In fact, Massachusetts officials essentially crafted the casino law in secret before ramming it through the state House and Senate. The measure was influenced by casino industry lobbyists, and not the public good. A similar playbook has been followed in other states, including Pennsylvania, where lawmakers legalized gambling in a late-night vote that avoided little public debate.

Gov. Andrew Cuomo is following the same road map in New York, though voters there will have the final say. Of course, by then the casino industry will have spent millions of dollars shaping public opinion, while the state avoids an independent analysis regarding the true costs of gambling.

Macau’s casino boom

May 1, 2012 6:33 am

Macau is already the biggest casino market in the world. But the explosive growth shows no end in sight as another casino company announced plans to spend billions to expand its operations in Macau.

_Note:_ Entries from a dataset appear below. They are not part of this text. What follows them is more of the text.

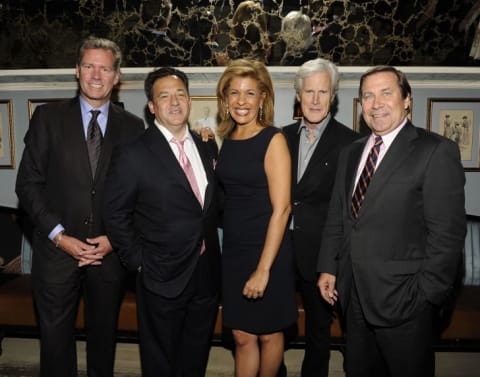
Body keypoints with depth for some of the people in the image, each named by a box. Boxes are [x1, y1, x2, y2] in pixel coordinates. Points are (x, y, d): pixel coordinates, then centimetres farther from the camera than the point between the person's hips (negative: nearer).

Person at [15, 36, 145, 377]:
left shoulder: (133, 126, 3)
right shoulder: (48, 117, 0)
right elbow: (28, 183, -3)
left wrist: (115, 238, -7)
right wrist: (59, 235, -11)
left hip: (110, 252, 1)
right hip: (57, 249, -1)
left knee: (104, 336, 16)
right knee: (55, 337, 11)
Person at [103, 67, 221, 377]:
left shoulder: (207, 147, 4)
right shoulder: (133, 155, -12)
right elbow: (117, 215, -7)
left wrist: (212, 249, 5)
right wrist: (139, 262, -8)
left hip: (208, 274, 5)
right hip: (162, 279, -4)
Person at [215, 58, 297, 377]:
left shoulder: (273, 139, -12)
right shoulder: (227, 140, 6)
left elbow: (281, 208, -16)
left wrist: (263, 269, -18)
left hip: (268, 251, -5)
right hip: (234, 250, 5)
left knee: (268, 333, 14)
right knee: (242, 335, 13)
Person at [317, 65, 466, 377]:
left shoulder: (436, 151, -9)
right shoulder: (351, 153, 12)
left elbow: (447, 232, -13)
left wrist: (425, 295, -15)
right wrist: (328, 267, 7)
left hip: (403, 299, -6)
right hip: (354, 295, 6)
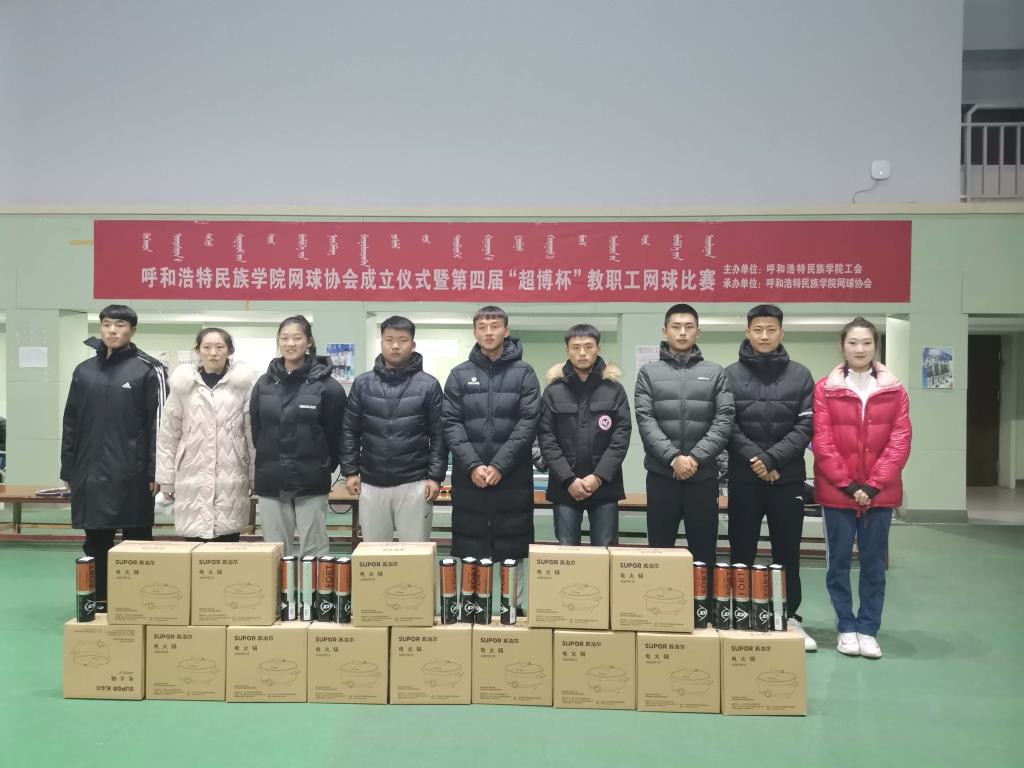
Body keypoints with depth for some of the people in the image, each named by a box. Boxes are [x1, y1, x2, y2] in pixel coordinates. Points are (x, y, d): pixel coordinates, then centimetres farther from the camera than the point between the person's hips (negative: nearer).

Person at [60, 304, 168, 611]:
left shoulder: (148, 369, -3)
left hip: (131, 474, -5)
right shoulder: (84, 370, 12)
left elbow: (158, 424, -7)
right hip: (90, 472, 5)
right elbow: (72, 423, 14)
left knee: (137, 542, 4)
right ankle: (99, 602, 24)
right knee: (95, 543, 12)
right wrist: (68, 469, 10)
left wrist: (156, 471, -11)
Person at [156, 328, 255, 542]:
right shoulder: (183, 383, 5)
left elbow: (253, 432, 2)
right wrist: (166, 479, 5)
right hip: (192, 478, 1)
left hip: (231, 479, -1)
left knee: (228, 546, 2)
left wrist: (255, 476, 1)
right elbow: (168, 434, 7)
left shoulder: (242, 382, 2)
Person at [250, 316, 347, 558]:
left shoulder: (327, 385, -6)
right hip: (271, 483, 4)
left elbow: (335, 434, -2)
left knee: (313, 553, 4)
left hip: (311, 483, -3)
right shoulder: (264, 384, 6)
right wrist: (268, 465, 12)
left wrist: (324, 468, 4)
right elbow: (256, 431, 13)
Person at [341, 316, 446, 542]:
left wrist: (435, 476, -7)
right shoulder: (362, 383, 5)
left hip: (414, 484, -2)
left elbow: (439, 435, -1)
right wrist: (350, 471, 1)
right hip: (371, 484, 2)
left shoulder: (428, 385, -1)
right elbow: (349, 431, 8)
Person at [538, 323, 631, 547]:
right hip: (564, 486, 0)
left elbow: (621, 436, -3)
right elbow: (546, 439, -2)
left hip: (604, 485, 0)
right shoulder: (553, 391, 3)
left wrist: (599, 476, -13)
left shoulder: (614, 390, 3)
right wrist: (568, 479, -12)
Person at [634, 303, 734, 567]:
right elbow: (645, 421, -5)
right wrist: (673, 458, -16)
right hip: (661, 475, 0)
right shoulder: (648, 373, 6)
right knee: (659, 551, 8)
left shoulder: (716, 373, 7)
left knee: (704, 552, 8)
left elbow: (724, 420, -3)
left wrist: (696, 457, -14)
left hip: (704, 476, 0)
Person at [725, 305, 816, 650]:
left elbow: (806, 426, -2)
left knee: (787, 551, 9)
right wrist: (754, 458, -15)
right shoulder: (731, 375, 3)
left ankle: (791, 619, 21)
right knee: (741, 551, 7)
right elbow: (726, 425, -3)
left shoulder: (800, 375, 5)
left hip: (788, 477, 1)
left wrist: (772, 458, -13)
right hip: (743, 477, 0)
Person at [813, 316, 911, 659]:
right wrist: (848, 485, -12)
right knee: (838, 561, 5)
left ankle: (868, 629, 18)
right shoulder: (824, 389, -1)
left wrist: (873, 485, -11)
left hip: (880, 492, 1)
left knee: (874, 562, 7)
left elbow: (899, 443, -2)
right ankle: (846, 627, 18)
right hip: (836, 491, -1)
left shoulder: (895, 391, 4)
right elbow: (821, 442, -6)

Galaxy Entertainment said Thursday that it planned to spend $2.1 billion on the second phase of its latest resort in Macau. The news comes two weeks after the Sands China opened a new casino near Galaxy. Sands is owned by casino mogul Sheldon Adelson.

Two other large casino owners – Wynn Macau and MGM China – are awaiting government approval for their developments. It is easy to see why casino firms are expanding so rapidly. Gamblers spent $33.5 billion in Macau last year compared with $6 billion in Las Vegas. But the explosive growth raises questions about labor and supply. Is Macau creating a casino bubble? Will it be able to sustain the growth?

Macau is the only place where the Chinese government allows legalized gambling. One other concern is what happens if the government decides to change policy and restrict access by mainland residents to Macau or allow gambling in other parts of the country?

Death threat over casino vote

April 19, 2012 10:22 am

Tensions are running alarmingly high in the fight to bring a casino to Foxboro, Mass. A man wielding a hatchet threatened to kill one of the Foxboro selectman to vote in favor of the casino plan that is being pushed by Las Vagas mogul Steve Wynn and Patroits owner Robert Kraft.

“If you don’t change your (expletive) vote … you’re a dead man,” Michael Viscardi, 40, told Selectman Mark Sullivan on Sunday, according to a police report.

Sullivan and Viscardi are neighbors. Or were neighbors. Sullivan moved his family after Viscardi’s threat. Sullivan is seen as the deciding vote on the Foxboro casino, which has divided the town. Many citizens rightly understand the long-term downsides of a casino don’t outwiegh the short-term benefits of extra tax dollars and some jobs.

The death threat is an extreme example of the high stakes surrounding the spread of casinos. But the reality is, casino – in many ways – have been known to cause their own death and destcrution. Studies show that where casino locate, there is an increase in crime, divorce, bankruptcy and suicide. Sullivan gets that and should be applauded for standing up for what is right in the face of a death threat.